● **Entrées extraites d'un recueil**
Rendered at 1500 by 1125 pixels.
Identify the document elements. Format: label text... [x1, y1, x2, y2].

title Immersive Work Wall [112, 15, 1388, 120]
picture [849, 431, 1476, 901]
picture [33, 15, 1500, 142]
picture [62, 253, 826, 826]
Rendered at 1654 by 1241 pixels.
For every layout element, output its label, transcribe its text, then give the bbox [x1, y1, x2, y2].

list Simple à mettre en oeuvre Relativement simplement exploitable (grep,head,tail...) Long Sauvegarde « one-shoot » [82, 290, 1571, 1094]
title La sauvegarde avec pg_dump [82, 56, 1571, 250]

---

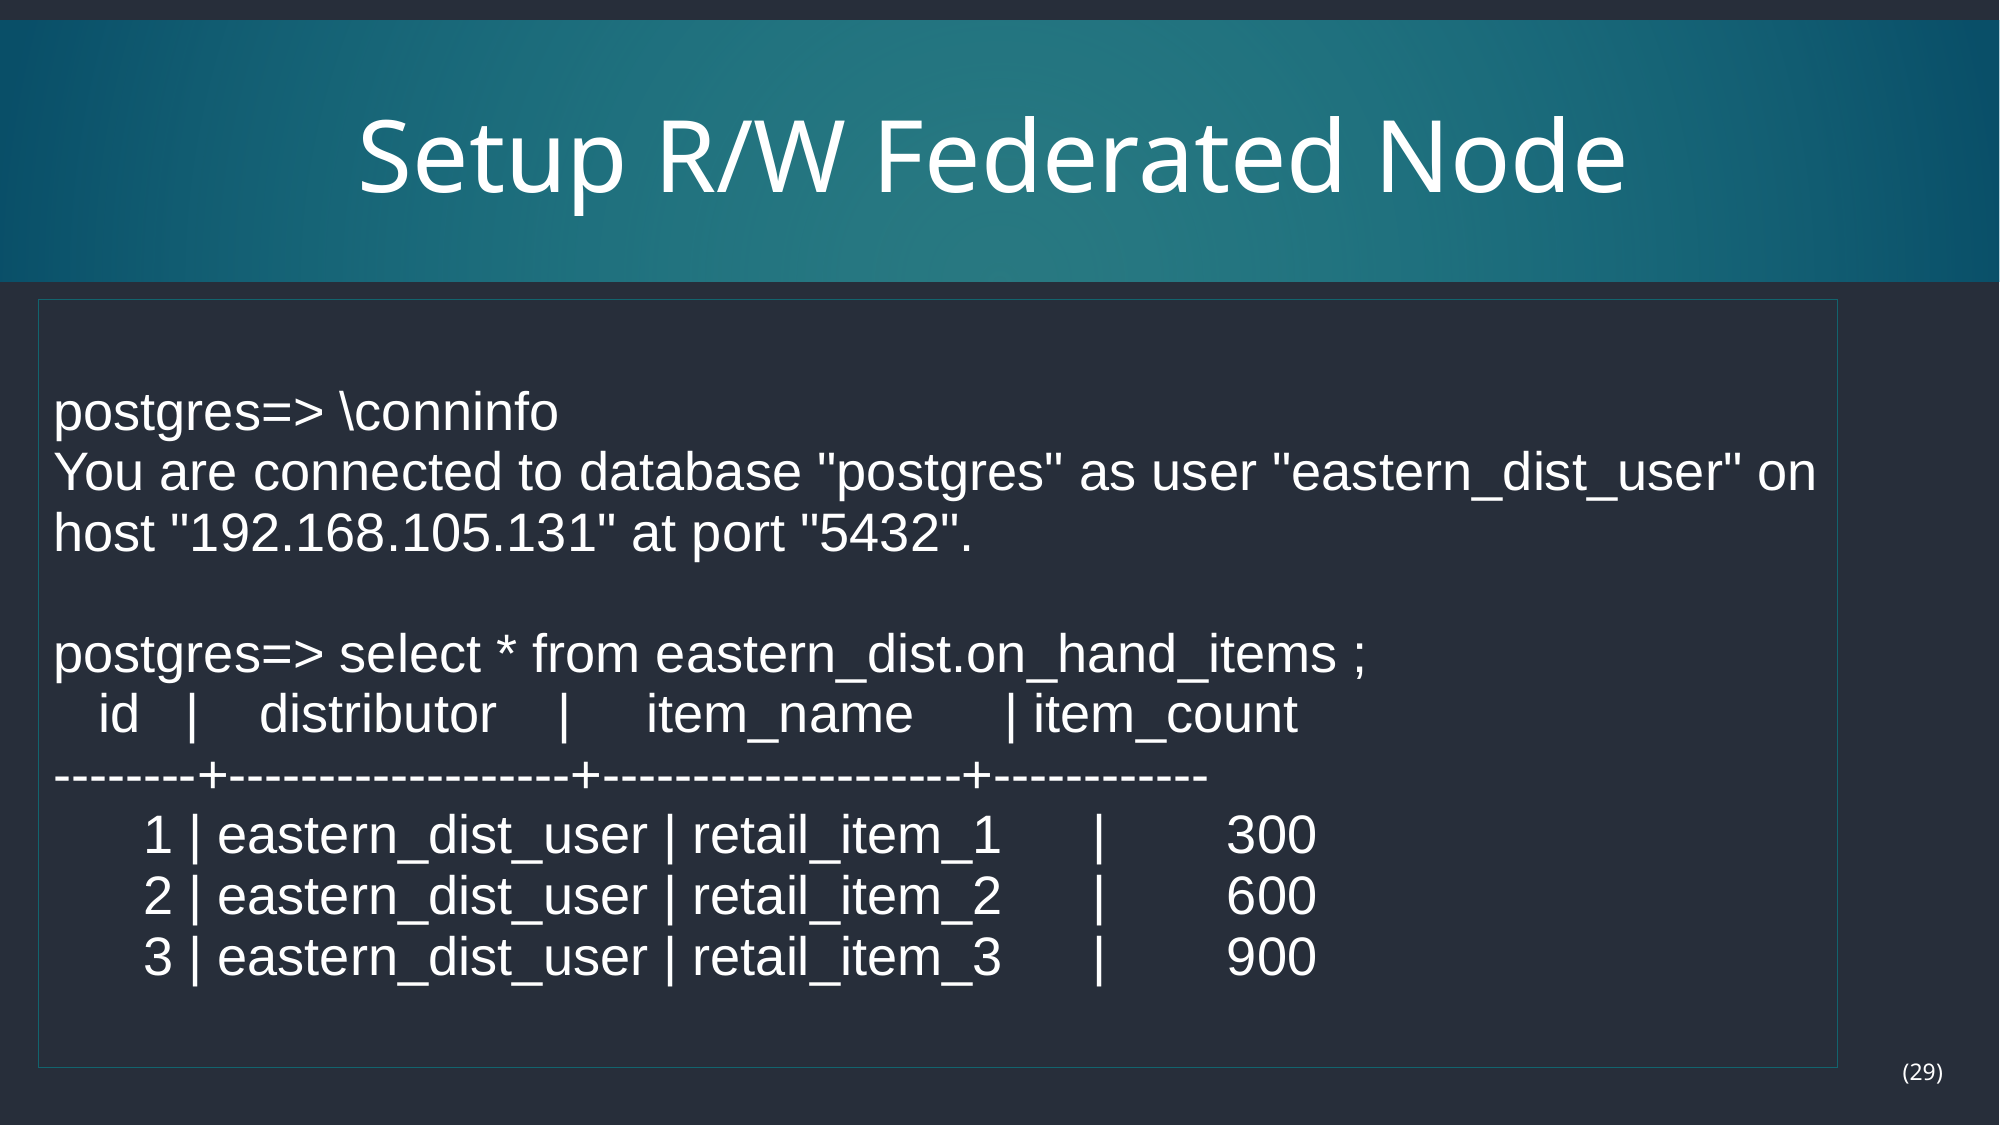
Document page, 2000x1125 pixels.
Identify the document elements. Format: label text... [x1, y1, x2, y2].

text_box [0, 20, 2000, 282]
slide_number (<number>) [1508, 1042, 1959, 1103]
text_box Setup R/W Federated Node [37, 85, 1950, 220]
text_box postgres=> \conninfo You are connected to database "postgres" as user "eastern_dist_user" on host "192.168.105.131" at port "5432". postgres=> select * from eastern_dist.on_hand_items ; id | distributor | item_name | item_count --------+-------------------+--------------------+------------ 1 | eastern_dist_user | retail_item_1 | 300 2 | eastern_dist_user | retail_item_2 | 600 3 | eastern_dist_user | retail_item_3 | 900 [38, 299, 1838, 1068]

● **Exercice**
Commencez à la ligne qui contient "Rendered at 1654 by 1241 pixels." et arrêtez-vous après celle qui contient "title La sauvegarde". Restituez uniquement ces entrées sous forme de CSV à deux colonnes, texte et resultat, avec une ligne par entrée, chaque champ placé entre guillemets doubles et chaque saut de ligne remplacé par une espace.

● **Corrigé**
texte,resultat
"Rendered at 1654 by 1241 pixels. For every layout element, output its label, transcribe its text, then give the bbox [x1, y1, x2, y2].","list Simple à mettre en oeuvre Relativement simplement exploitable (grep,head,tail...) Long Sauvegarde « one-shoot » [82, 290, 1571, 1094] title La sauvegarde avec pg_dump [82, 56, 1571, 250]"